Simpson resolveu recorrer à Bíblia para ver exatamente o que Jesus tinha a
dizer a respeito de enfermidades. Descobriu que o Senhor sempre considerara a
cura como parte integrante de seu evangelho para a redenção total do ser
humano. Numa sexta-feira, pouco depois de ter essa revelação, ele resolveu dar
um passeio ao campo. Era obrigado a caminhar lenta e penosamente, pois tinha o
fôlego curto. Chegando a um bosque de pinheiros, assentou-se numa tora de
árvore para descansar. Logo começou a orar, falando a Deus de sua total
impotência com relação às suas condições físicas. Mas a este senso de
incapacidade ele adicionou a certeza de que Deus sempre desejara uma saúde
perfeita para o seu povo. Mais uma vez, atuava aquela poderosa combinação de realidades
— minha total incapacidade e tua perfeita capacidade. Então ele pediu a Cristo
para entrar nele e se tornar sua vida física e suprir todas as necessidades de
seu corpo, daquele instante até que concluísse sua missão neste mundo. "E
ali, naquele bosque, consegui um contato com Deus", contou ele mais tarde.
"Sentia cada fibra de meu corpo vibrar com a presença do Senhor." Alguns
dias depois, Simpson escalou uma montanha de mil metros de altitude.
"Quando cheguei ao topo", relatou ele alegremente, "o mundo de
fraquezas e temores estava a meus pés. E daquele momento em diante, passei a
ter, literalmente, um novo coração dentro do peito. "E tinha mesmo. Nos
três primeiros anos, depois de curado, ele pregou mais de mil sermões; e
dirigiu, às vezes, até vinte reuniões por semana. Seu testemunho era de que em
nem uma só ocasião se sentiu esgotado. E pelo resto da vida, ele se tornou
conhecido pela grande quantidade de trabalho que produziu tanto em sermões como
em livros e ministério pastoral. Viveu até a idade de setenta e seis anos. Além
disso, a obra de Simpson sobreviveu a ele.
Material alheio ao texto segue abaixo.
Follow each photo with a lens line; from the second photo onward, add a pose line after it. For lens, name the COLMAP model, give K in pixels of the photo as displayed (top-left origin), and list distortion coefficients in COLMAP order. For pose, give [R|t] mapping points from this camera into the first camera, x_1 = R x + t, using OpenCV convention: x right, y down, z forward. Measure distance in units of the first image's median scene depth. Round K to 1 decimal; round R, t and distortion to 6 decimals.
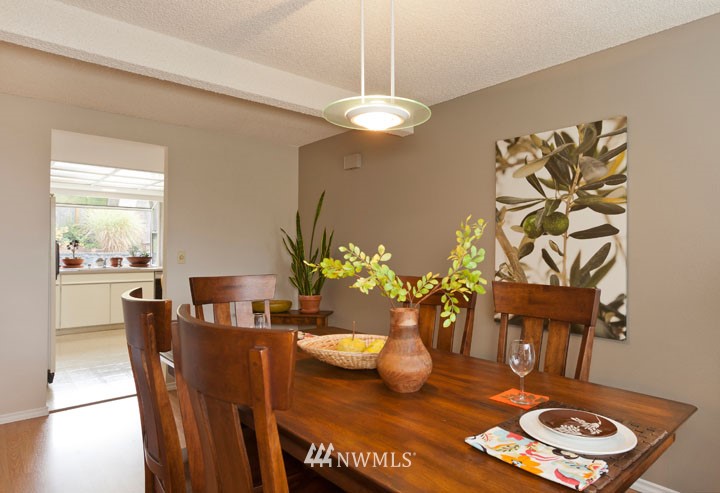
lens RADIAL K [[436.7, 0, 360.0], [0, 436.7, 246.5], [0, 0, 1]] dist [0.000536, 0.000256]
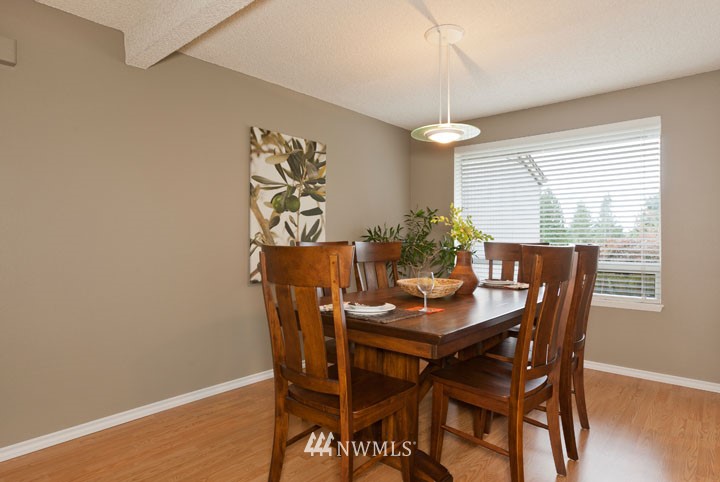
lens RADIAL K [[424.9, 0, 360.8], [0, 424.9, 235.7], [0, 0, 1]] dist [-0.002535, -0.000278]
pose [[-0.135789, 0.001816, 0.990736, -0.912668], [-0.012066, 0.999921, -0.003487, 0.051221], [-0.990664, -0.012428, -0.135757, 0.949618]]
A Aliança Cristã e Missionária,
por ele fundada, ainda hoje é uma
imensa força espiritual; seus livros ainda estão sendo reimpressos, e têm se
constituído em bênção para milhões de pessoas. Por que é que a oração se torna
tão eficaz quando reconhecemos nossa incapacidade pessoal? Primeiro, como já
vimos, porque Deus faz questão de que encaremos a verdade acerca da situação
humana. Deste modo, nós edificamos nossas orações sobre o firme fundamento da
verdade, e não nas bases falsas do auto-engano e das ilusões. Este
reconhecimento de nossa incapacidade pessoal também se constitui no modo mais
rápido de chegarmos à atitude correta na oração, e que Deus considera
essencial. Ele desfere um golpe mortal contra o mais grave pecado — seu senso
de independência que leva o homem a ignorar o Senhor. Outra razão é que
enquanto estivermos confiados em nós mesmos ou em outras pessoas, não podemos
aprender de Deus diretamente — como Ele é, como é seu amor por nós como
indivíduos e seu poder real. E o verdadeiro objetivo da vida é a comunhão com
Jesus, a qual também é o único fundamento para a eternidade. Esta comunhão
diária que ele nos oferece é muito real.